Work instruction: From the text on the pull request review app, output the passage that begins at the words "Current coverage focuses" and ends after the words "without network calls.", copied without change.

------ Text block ------

The GitHub implementation is split into two layers:

  • src/lib/github/api.ts wraps Octokit and GitHub response shapes.
  • src/lib/github/review-tools.ts defines testable tool helpers and AI SDK tool definitions.

Project Structure

src/app/api/chat/route.ts          Streaming AI SDK endpoint
src/components/review-agent.tsx    PR input, tool progress, streamed review UI
src/lib/agent/review-request.ts    PR URL extraction and system prompt
src/lib/github/api.ts              Octokit-backed GitHub adapter
src/lib/github/pr-url.ts           GitHub PR URL parser
src/lib/github/review-tools.ts     Tool helpers and AI SDK tool definitions

Local Development

Install dependencies:

npm install

Create .env.local:

AI_MODEL=anthropic/claude-sonnet-4.6
GITHUB_TOKEN=ghp_optional_for_higher_rate_limits

For model access, the intended production path is Vercel AI Gateway. Link a Vercel project, enable AI Gateway, then pull local environment variables:

vercel link
vercel env pull .env.local

Run the app:

vercel dev

AI_MODEL uses the Vercel AI Gateway model string format, for example anthropic/claude-sonnet-4.6. For the least surprising local runtime, use vercel dev so the Gateway/OIDC environment is available. Running npm run dev directly is only expected to work if your local shell already has valid AI Gateway credentials.

Open http://localhost:3000 and paste a public GitHub pull request URL.

Verification

npm test
npm run lint
npm run build

Current coverage focuses on:

  • PR URL parsing and normalization.
  • PR URL extraction from AI SDK UI messages.
  • Review prompt requirements.
  • Tool helper behavior without network calls.
  • Octokit response mapping through fake adapters.

------ Data segment ------

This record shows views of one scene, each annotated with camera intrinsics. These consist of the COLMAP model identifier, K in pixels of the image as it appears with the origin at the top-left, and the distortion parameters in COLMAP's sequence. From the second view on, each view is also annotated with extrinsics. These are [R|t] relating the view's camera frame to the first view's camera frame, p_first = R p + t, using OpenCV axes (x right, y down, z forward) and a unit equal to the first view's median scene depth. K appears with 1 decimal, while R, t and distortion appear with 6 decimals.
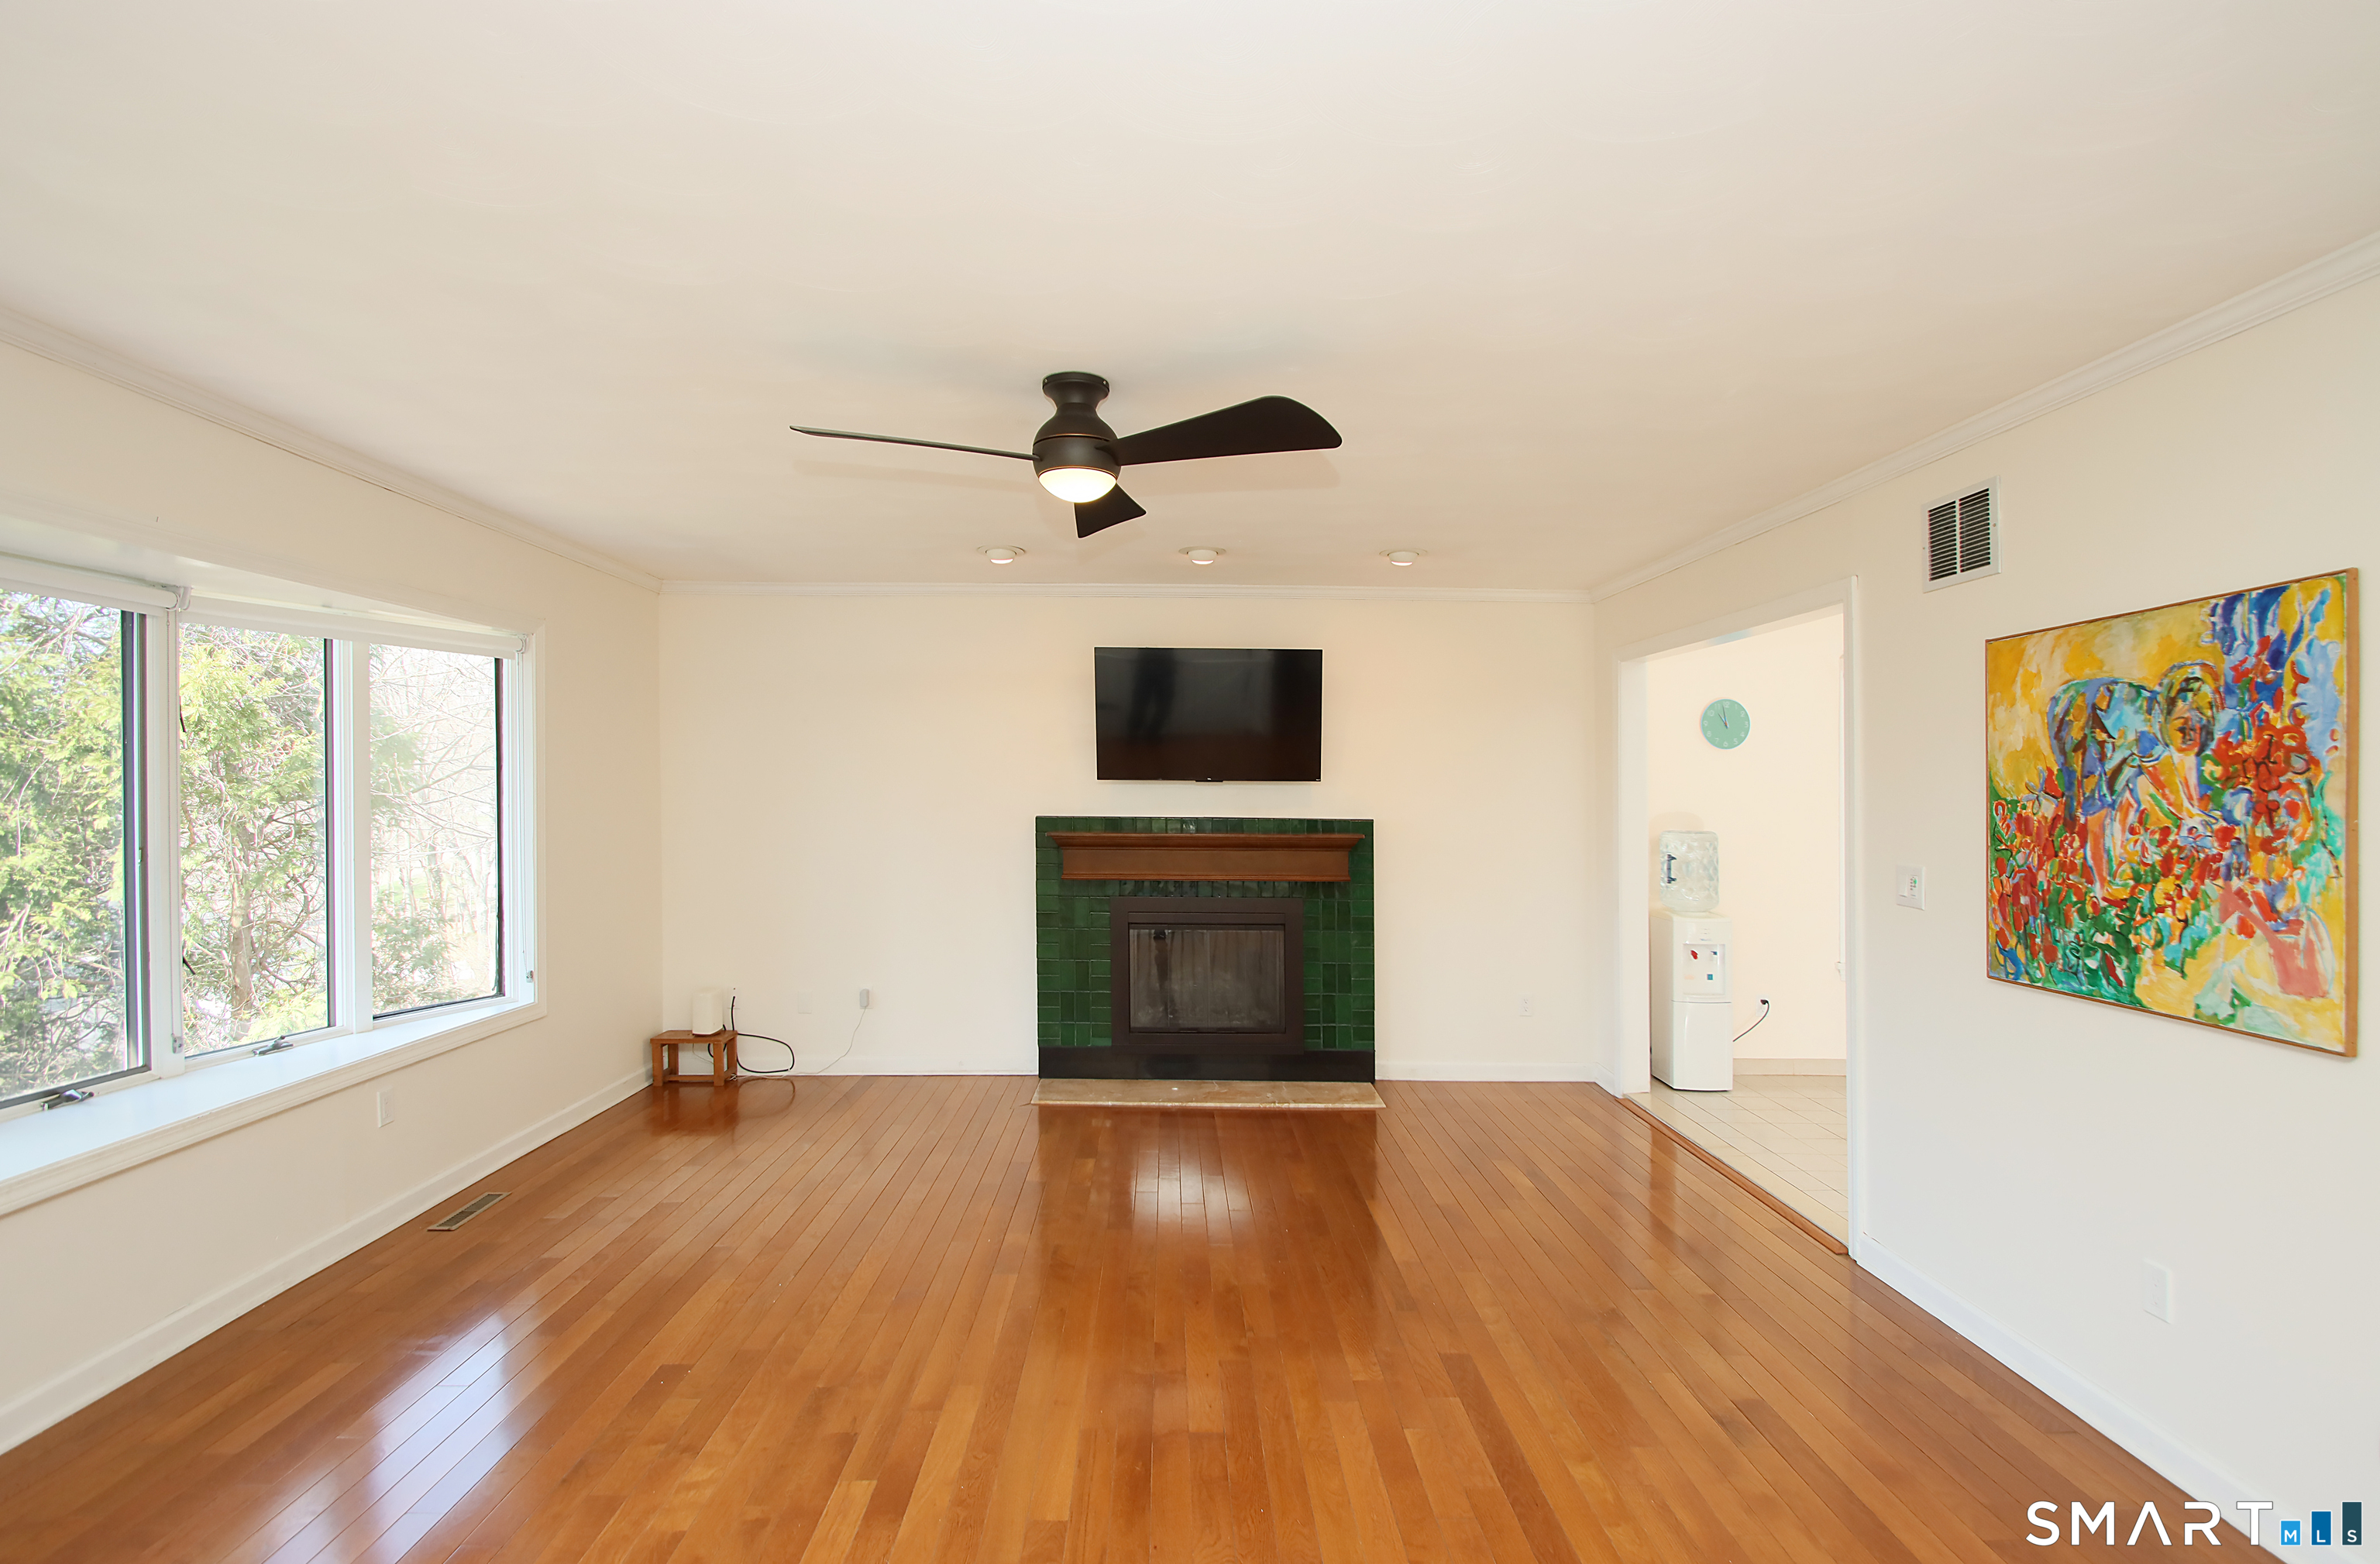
lens RADIAL K [[1155.5, 0, 1181.1], [0, 1155.5, 816.4], [0, 0, 1]] dist [0.005544, -0.022481]
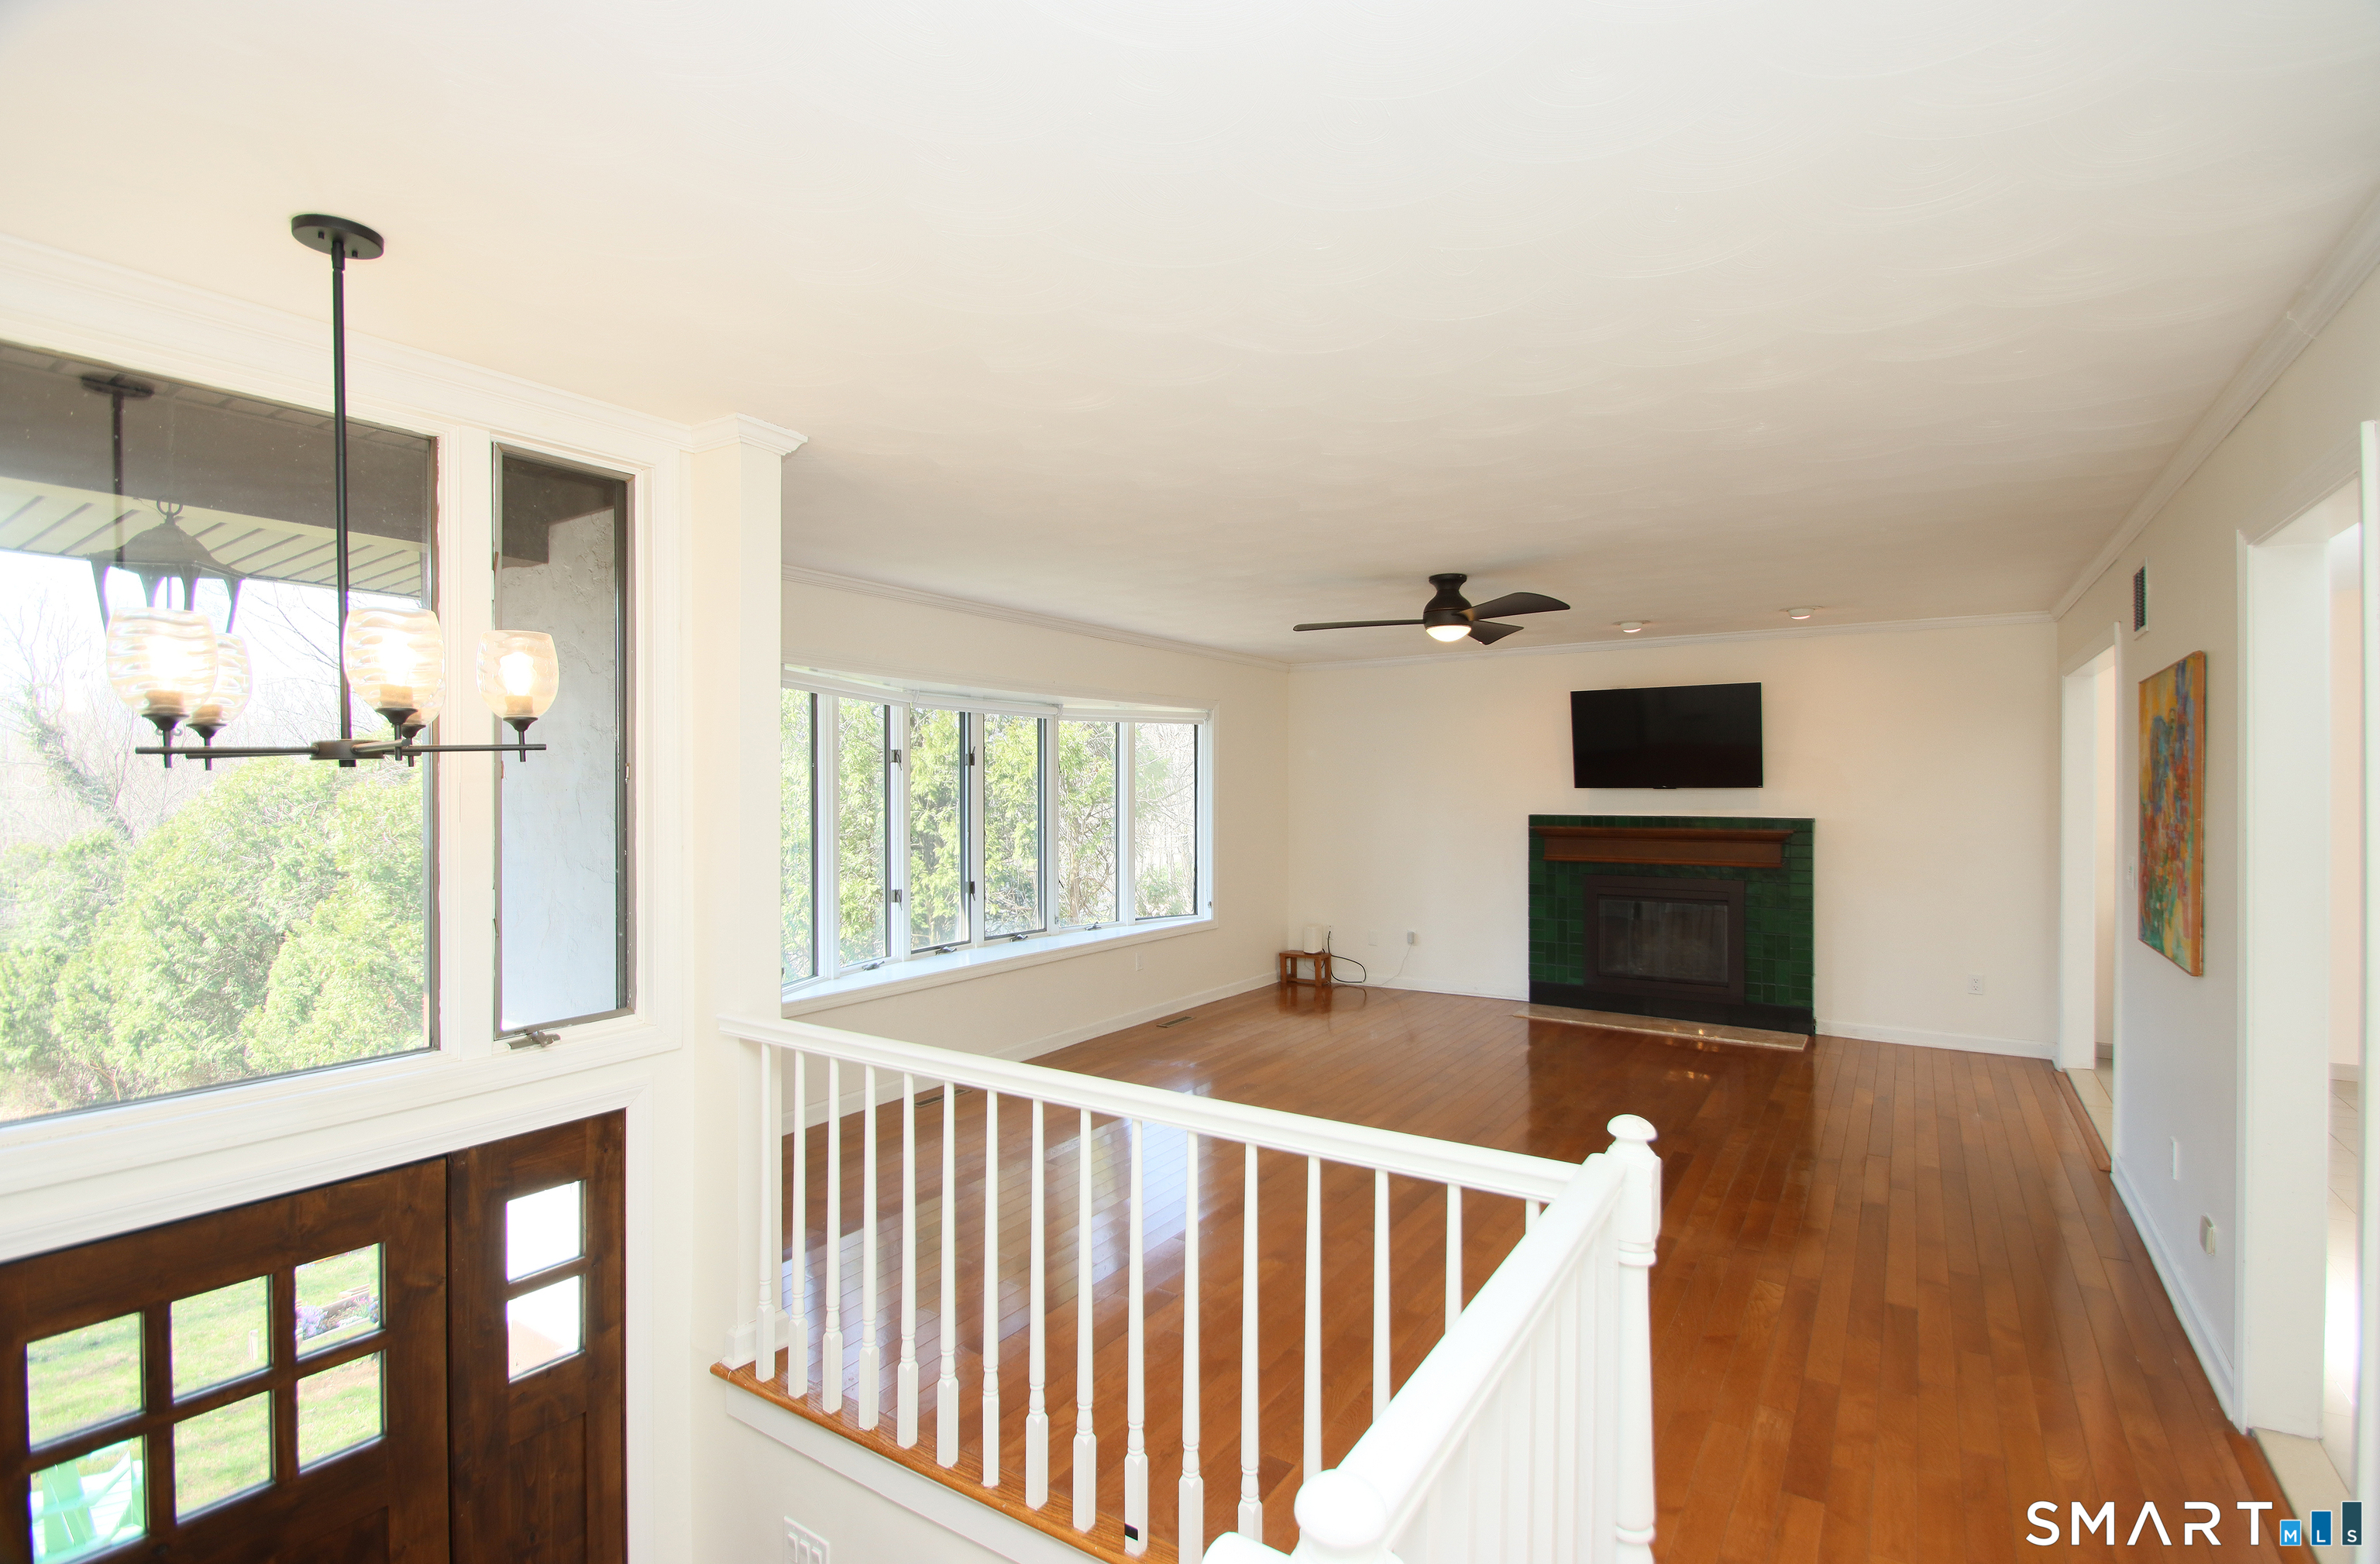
lens RADIAL K [[1098.6, 0, 1198.4], [0, 1098.6, 788.3], [0, 0, 1]] dist [0.011395, -0.018391]
pose [[0.844574, -0.009494, -0.535355, 0.250818], [-0.003478, 0.999724, -0.023216, -0.000037], [0.535428, 0.021469, 0.844308, -0.335381]]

------

Task output:
Current coverage focuses on:

  • PR URL parsing and normalization.
  • PR URL extraction from AI SDK UI messages.
  • Review prompt requirements.
  • Tool helper behavior without network calls.